▸ **WHAT YOU NEED TO DO**
a. Repeat word for word the part of the Jessica Jones thread starting at "# Netflix: Jessica" and ending at "original series lately!".
b. Pick up the forum thread about Jessica Jones after its last line and keep it going.

# Netflix: Jessica Jones



## ridner (Nov 23, 2015)

https://www.youtube.com/watch?v=nWHUjuJ8zxE

Is anyone else watching this? I almost finished S1 and am really into it. Netflix is crushing it on the original series lately!


----------



## wankerness (Nov 23, 2015)

I'm confused as to all the positive reactions to this when every instance of even OFF-SCREEN rape in Game of Thrones caused the entire internet to get out their pitchforks. As for the quality of the show, meh. I can't deal with these gritty Netflix things for some reason. Maybe someday I'll be in the mood for them. But, yeah, this and Daredevil just seem like joyless slogs to me.


----------



## ridner (Nov 23, 2015)

wankerness said:


> I'm confused as to all the positive reactions to this when every instance of even OFF-SCREEN rape in Game of Thrones caused the entire internet to get out their pitchforks.



probably a lot more people watching Game of Thrones than this. just a thought though.


----------



## MFB (Nov 23, 2015)

▸ **DATA BLOCK**
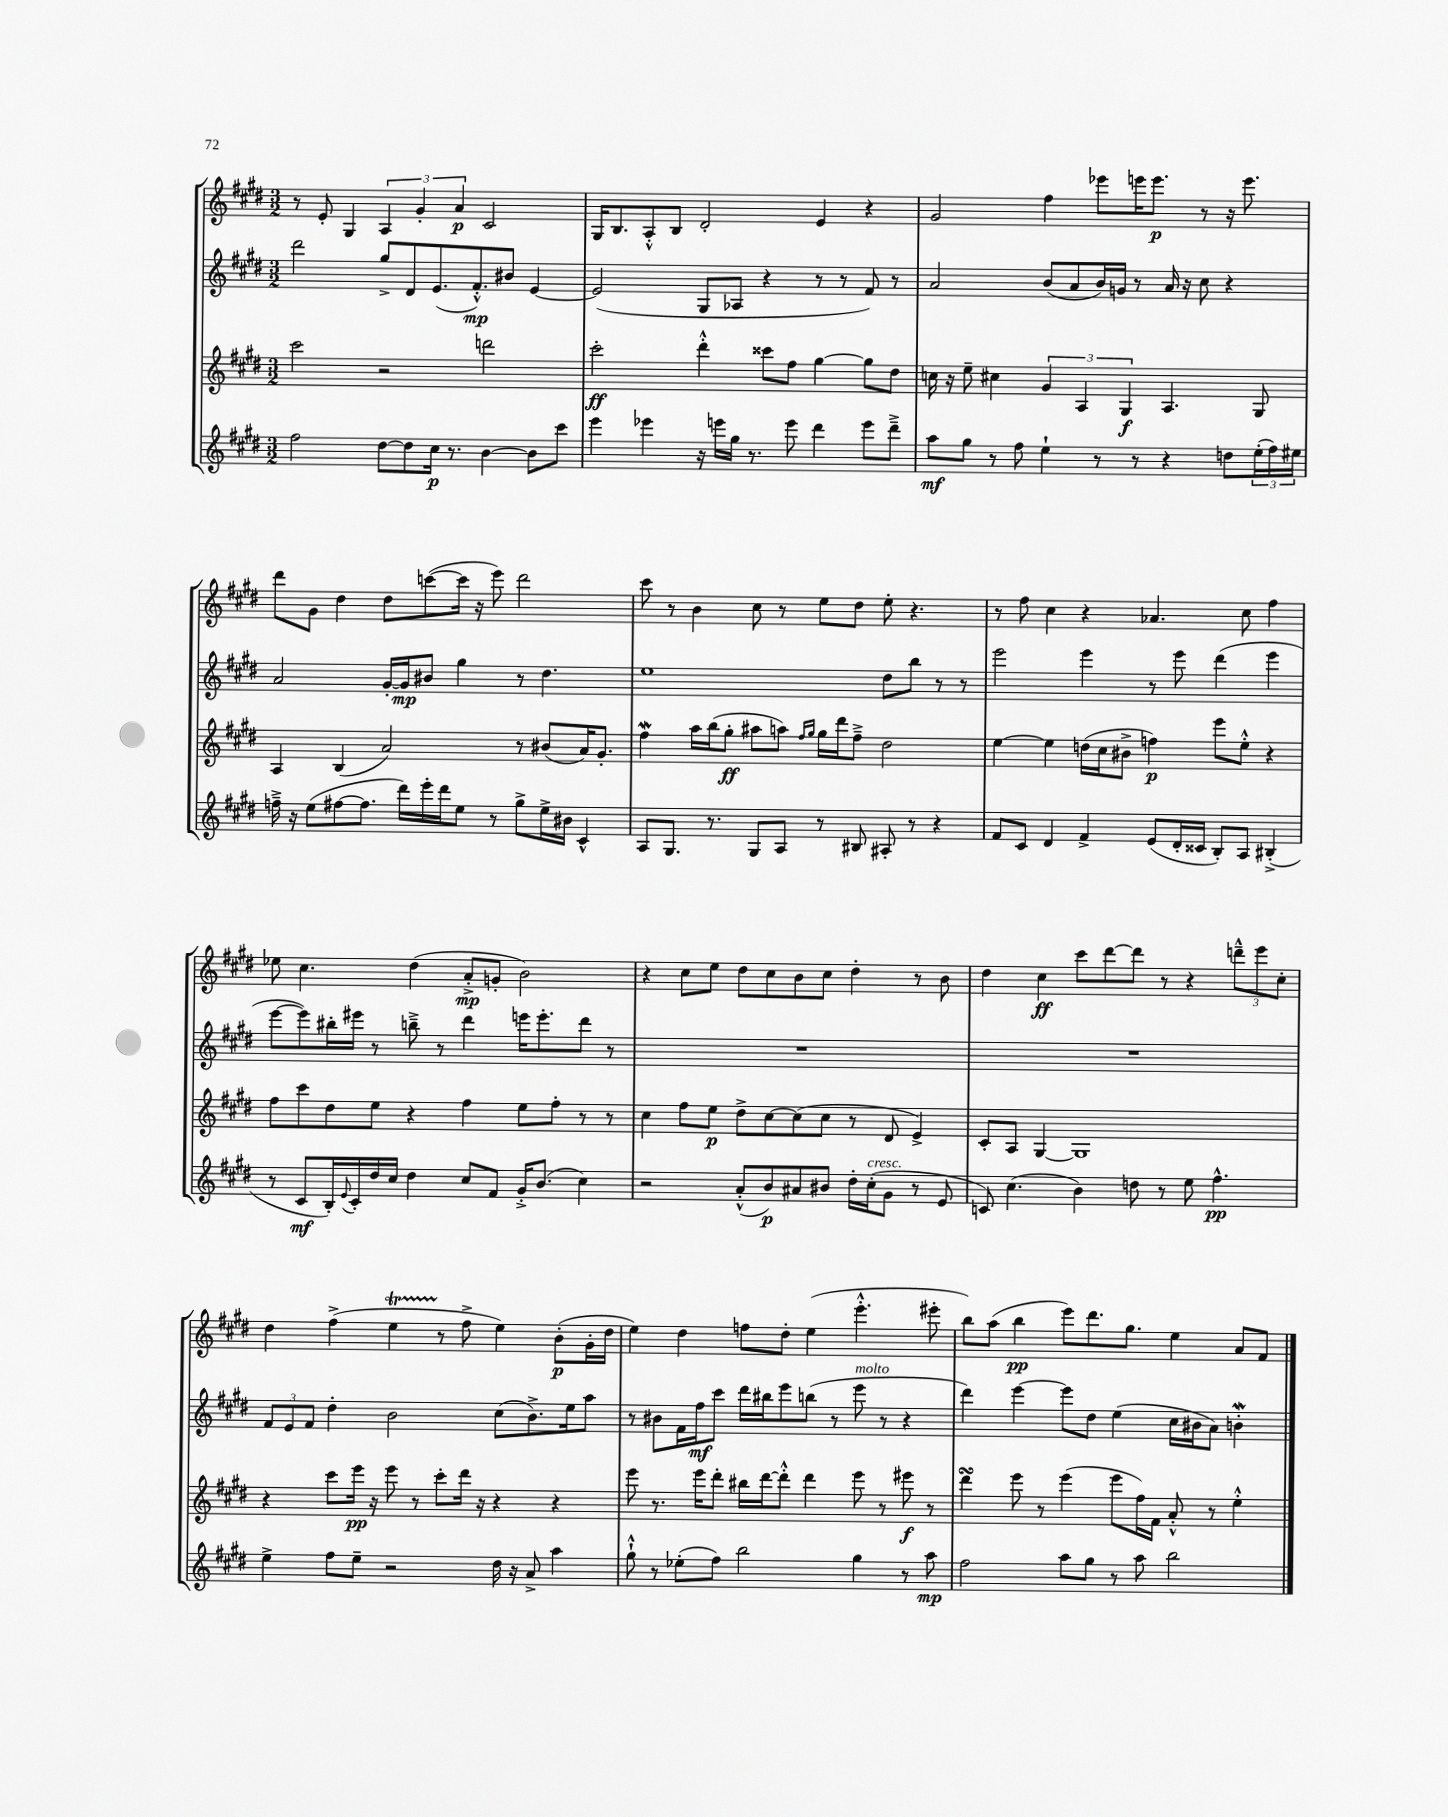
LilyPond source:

▸ **ANSWERS BELOW**
a.
# Netflix: Jessica Jones



## ridner (Nov 23, 2015)

https://www.youtube.com/watch?v=nWHUjuJ8zxE

Is anyone else watching this? I almost finished S1 and am really into it. Netflix is crushing it on the original series lately!

b.
wankerness said:


> I'm confused as to all the positive reactions to this when every instance of even OFF-SCREEN rape in Game of Thrones caused the entire internet to get out their pitchforks. As for the quality of the show, meh. I can't deal with these gritty Netflix things for some reason. Maybe someday I'll be in the mood for them. But, yeah, this and Daredevil just seem like joyless slogs to me.



From what a friend of mine told me, that's exactly this character. She's a genuinely not-good person, she's scummy and basically an outright assh0le, nothing like a traditional Marvel hero. This is much grittier than Daredevil, because it's supposed to be. It's the most street level of all. Daredevil is kind of the same deal, he's a little bit brighter as a whole, but he's very grounded in not having any 'real' superpowers.


----------



## Kryss (Nov 23, 2015)

just finished watching it last night. it was good but I think daredevil overall was a bit better. although tennent knocked it out of the park playing kilgrave. he actually was better imo than fisk and fisk was freaking awesome. the action and supporting cast imo were a bit better in daredevil which gives it the edge imo.


----------



## Rev2010 (Nov 23, 2015)

The wife and I are watching it. It's ok, something to watch, but not awesome in our opinion. Some of the writing gets pretty bad at some points, and my God that redhead neighbor is soooo incredibly damn annnooying!!!!!! But overall the show is decent enough to watch through. I think we're two episodes left to the end of the season.


Rev.


----------



## thrsher (Nov 23, 2015)

im enjoying it for what it is so far, i think im at episode 6/7


----------



## ridner (Nov 23, 2015)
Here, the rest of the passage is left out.